In January 2018, Patel was named as captain of Kenya's squad for the 2018 ICC World Cricket League Division Two tournament. However, Kenya finished in sixth and last place in the tournament and were relegated to Division Three. As a result, Patel resigned as captain of the Kenyan team.

In September 2018, he was named in Kenya's squad for the 2018 Africa T20 Cup. The following month, he was named in Kenya's squad for the 2018 ICC World Cricket League Division Three tournament in Oman.

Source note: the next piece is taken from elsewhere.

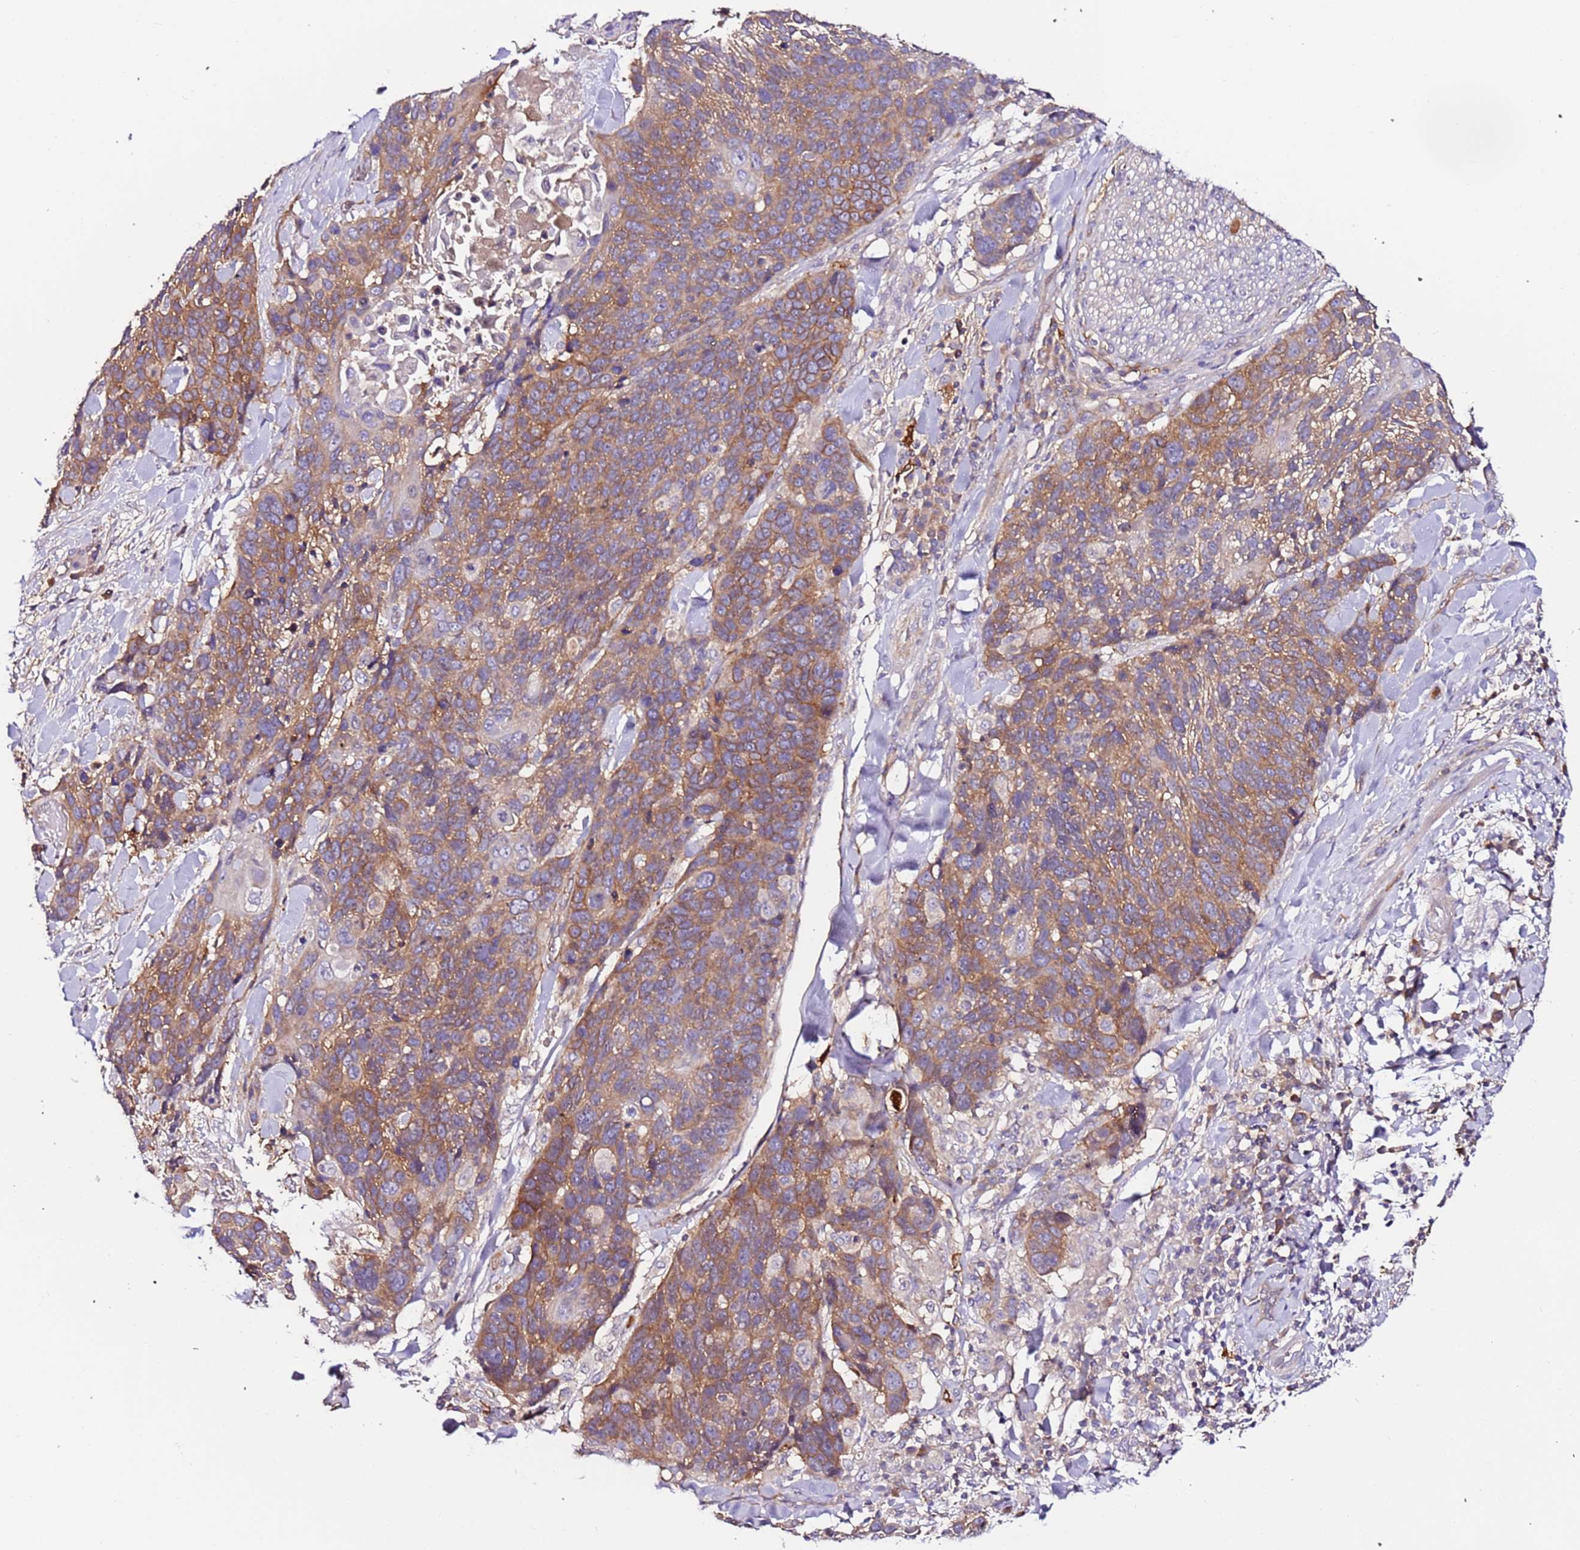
{"staining": {"intensity": "weak", "quantity": "<25%", "location": "cytoplasmic/membranous"}, "tissue": "soft tissue", "cell_type": "Fibroblasts", "image_type": "normal", "snomed": [{"axis": "morphology", "description": "Normal tissue, NOS"}, {"axis": "morphology", "description": "Squamous cell carcinoma, NOS"}, {"axis": "topography", "description": "Lymph node"}, {"axis": "topography", "description": "Bronchus"}, {"axis": "topography", "description": "Lung"}], "caption": "This histopathology image is of normal soft tissue stained with IHC to label a protein in brown with the nuclei are counter-stained blue. There is no expression in fibroblasts. (Stains: DAB (3,3'-diaminobenzidine) immunohistochemistry (IHC) with hematoxylin counter stain, Microscopy: brightfield microscopy at high magnification).", "gene": "FLVCR1", "patient": {"sex": "male", "age": 66}}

In May 2019, he was named in Kenya's squad for the Regional Finals of the 2018–19 ICC T20 World Cup Africa Qualifier tournament in Uganda. He was the leading run-scorer for Kenya in the Regional Finals, with 106 runs in three matches.

In September 2019, he was named in Kenya's squad for the 2019 ICC T20 World Cup Qualifier tournament in the United Arab Emirates. In November 2019, he was named in Kenya's squad for the Cricket World Cup Challenge League B tournament in Oman. In October 2021, he was named in Kenya's squad for the Regional Final of the 2021 ICC Men's T20 World Cup Africa Qualifier tournament in Rwanda.